Of all the proposals across the U.S. to lift tuition this year, perhaps none played out so dramatically as the one at the UC system. Students protested, partially because it was billed as a tuition hike that would continue indefinitely every year.

This did not occur. Instead the UC governing board went forward with a five-year plan that sees tuition rising annually for each newly admitted undergraduate class beginning in 2022-23. California undergraduates will pay $13,104 in annual tuition and fees that academic year, an increase of about $530, and be locked into that sticker price for six years. The cohort entering in 2023-24 will see a smaller increase on top of inflation, and similarly be locked into that rate. Increases on top of inflation step down until classes enrolling in 2026-27 would only pay an increase tied to inflation.

Underpinning the complex arrangement was that state policymakers provided a record $1.3 billion infusion to the system for the 2021-22 year.

But as in many other states, public funding for the UC system has fluctuated over decades, steadily becoming a smaller share of its core budget as enrollment grew. So even with a boost in state funding, in reality the UC system is receiving money that makes up for years of middling investments, higher ed financial experts say.

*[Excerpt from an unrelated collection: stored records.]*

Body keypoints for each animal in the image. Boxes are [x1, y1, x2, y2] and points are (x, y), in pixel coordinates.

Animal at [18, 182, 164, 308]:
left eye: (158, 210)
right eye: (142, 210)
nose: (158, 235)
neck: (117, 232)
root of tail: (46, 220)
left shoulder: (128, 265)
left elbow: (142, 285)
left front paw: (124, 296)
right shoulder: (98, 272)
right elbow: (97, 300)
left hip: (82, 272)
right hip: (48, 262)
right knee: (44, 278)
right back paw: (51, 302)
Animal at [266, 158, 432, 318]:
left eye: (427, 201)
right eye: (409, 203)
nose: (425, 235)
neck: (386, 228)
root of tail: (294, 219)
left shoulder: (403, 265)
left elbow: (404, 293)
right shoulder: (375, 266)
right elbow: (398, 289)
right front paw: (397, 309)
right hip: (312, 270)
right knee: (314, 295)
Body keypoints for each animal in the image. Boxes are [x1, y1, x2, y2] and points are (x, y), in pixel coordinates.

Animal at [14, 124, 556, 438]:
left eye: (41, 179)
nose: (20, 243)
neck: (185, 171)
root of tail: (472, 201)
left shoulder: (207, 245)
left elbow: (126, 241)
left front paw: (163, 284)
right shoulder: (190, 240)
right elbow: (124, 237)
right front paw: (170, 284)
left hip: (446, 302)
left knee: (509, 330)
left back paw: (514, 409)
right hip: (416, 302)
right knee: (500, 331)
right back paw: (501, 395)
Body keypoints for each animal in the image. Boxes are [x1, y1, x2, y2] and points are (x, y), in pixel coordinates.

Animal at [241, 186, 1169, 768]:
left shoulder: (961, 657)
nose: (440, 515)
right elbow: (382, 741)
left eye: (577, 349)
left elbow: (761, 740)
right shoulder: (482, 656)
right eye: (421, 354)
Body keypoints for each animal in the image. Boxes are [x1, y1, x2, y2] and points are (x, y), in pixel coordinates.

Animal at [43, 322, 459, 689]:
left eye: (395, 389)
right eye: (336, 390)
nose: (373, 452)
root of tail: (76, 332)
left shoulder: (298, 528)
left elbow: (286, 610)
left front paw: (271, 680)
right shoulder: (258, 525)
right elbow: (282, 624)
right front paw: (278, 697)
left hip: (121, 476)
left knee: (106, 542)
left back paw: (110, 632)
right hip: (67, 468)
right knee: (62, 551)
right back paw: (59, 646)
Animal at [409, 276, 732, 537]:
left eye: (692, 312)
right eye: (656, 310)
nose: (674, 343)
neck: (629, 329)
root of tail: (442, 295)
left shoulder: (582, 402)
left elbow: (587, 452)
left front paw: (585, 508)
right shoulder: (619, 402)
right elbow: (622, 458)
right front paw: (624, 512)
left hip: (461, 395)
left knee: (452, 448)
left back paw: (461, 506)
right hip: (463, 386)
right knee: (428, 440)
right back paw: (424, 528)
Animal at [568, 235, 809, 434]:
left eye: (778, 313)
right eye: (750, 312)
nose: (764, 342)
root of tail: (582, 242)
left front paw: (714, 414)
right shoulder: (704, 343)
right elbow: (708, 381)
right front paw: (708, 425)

Federal aid packages helped stabilize institutional and state government budgets, Serna said, but with the highly transmissible delta variant of the coronavirus driving up case counts across the country, a degree of economic uncertainty remains.

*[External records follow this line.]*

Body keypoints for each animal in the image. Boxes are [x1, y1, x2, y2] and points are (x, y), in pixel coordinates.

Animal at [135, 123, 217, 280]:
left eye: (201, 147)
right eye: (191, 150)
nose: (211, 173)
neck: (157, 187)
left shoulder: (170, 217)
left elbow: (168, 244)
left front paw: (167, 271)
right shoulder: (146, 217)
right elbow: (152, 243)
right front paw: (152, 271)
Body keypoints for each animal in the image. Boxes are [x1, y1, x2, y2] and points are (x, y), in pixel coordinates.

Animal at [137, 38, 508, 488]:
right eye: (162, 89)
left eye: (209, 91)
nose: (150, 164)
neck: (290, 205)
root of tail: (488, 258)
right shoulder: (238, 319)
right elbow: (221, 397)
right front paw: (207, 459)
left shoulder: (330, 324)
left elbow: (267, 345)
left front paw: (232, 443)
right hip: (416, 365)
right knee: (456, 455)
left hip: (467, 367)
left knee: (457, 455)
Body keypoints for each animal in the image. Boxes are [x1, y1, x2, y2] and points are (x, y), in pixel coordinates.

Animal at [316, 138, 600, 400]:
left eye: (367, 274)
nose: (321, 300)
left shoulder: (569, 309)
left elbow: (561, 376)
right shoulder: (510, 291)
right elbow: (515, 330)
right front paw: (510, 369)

Colleges expected a much more normal fall initially anticipating more in-person operations would start staunching falling enrollments across the sector. These plans could be jeopardized should campuses once again have to curtail on-campus operations — so they’ll need the money from tuition, Serna said.

“I would urge people to think about how the economic effects of the pandemic are going to continue to affect higher education funding and prices,” he said. “This is a type of volatility we have not seen in recent history.”